#### PROBLEM STATEMENT:
Your answer must be the full set of entries, reproduced exactly.

#### DATA FOR ANALYSIS:
· · · · ·
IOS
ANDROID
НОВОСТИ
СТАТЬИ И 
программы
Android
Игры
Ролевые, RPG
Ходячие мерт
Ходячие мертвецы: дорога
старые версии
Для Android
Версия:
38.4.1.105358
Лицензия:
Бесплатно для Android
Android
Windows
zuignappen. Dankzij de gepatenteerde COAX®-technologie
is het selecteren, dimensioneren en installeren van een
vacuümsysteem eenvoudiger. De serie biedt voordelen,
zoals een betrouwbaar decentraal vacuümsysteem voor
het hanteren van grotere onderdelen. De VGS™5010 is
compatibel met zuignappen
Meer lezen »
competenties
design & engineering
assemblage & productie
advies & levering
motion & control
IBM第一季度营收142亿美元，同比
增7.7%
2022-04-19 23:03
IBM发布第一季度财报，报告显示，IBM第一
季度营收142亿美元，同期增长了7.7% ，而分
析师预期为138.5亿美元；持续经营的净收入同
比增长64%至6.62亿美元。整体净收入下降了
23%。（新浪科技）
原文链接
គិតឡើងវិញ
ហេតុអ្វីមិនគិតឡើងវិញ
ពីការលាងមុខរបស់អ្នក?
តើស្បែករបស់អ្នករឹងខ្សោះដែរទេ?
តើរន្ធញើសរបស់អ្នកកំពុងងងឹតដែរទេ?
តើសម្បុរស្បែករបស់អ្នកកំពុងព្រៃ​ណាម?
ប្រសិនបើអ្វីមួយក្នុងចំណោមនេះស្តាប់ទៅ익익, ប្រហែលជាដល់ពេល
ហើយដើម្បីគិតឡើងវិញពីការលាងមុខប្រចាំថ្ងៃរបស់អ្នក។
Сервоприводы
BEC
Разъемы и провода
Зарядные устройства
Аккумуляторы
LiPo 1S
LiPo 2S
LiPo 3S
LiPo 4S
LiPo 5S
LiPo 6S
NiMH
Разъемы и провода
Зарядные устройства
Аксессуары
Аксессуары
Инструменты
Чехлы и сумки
· · · · ·
#### ANSWER BELOW:
IOS
ANDROID
НОВОСТИ
СТАТЬИ И 
программы
Android
Игры
Ролевые, RPG
Ходячие мерт
Ходячие мертвецы: дорога
старые версии
Для Android
Версия:
38.4.1.105358
Лицензия:
Бесплатно для Android
Android
Windows
zuignappen. Dankzij de gepatenteerde COAX®-technologie
is het selecteren, dimensioneren en installeren van een
vacuümsysteem eenvoudiger. De serie biedt voordelen,
zoals een betrouwbaar decentraal vacuümsysteem voor
het hanteren van grotere onderdelen. De VGS™5010 is
compatibel met zuignappen
Meer lezen »
competenties
design & engineering
assemblage & productie
advies & levering
motion & control
IBM第一季度营收142亿美元，同比
增7.7%
2022-04-19 23:03
IBM发布第一季度财报，报告显示，IBM第一
季度营收142亿美元，同期增长了7.7% ，而分
析师预期为138.5亿美元；持续经营的净收入同
比增长64%至6.62亿美元。整体净收入下降了
23%。（新浪科技）
原文链接
គិតឡើងវិញ
ហេតុអ្វីមិនគិតឡើងវិញ
ពីការលាងមុខរបស់អ្នក?
តើស្បែករបស់អ្នករឹងខ្សោះដែរទេ?
តើរន្ធញើសរបស់អ្នកកំពុងងងឹតដែរទេ?
តើសម្បុរស្បែករបស់អ្នកកំពុងព្រៃ​ណាម?
ប្រសិនបើអ្វីមួយក្នុងចំណោមនេះស្តាប់ទៅ익익, ប្រហែលជាដល់ពេល
ហើយដើម្បីគិតឡើងវិញពីការលាងមុខប្រចាំថ្ងៃរបស់អ្នក។
Сервоприводы
BEC
Разъемы и провода
Зарядные устройства
Аккумуляторы
LiPo 1S
LiPo 2S
LiPo 3S
LiPo 4S
LiPo 5S
LiPo 6S
NiMH
Разъемы и провода
Зарядные устройства
Аксессуары
Аксессуары
Инструменты
Чехлы и сумки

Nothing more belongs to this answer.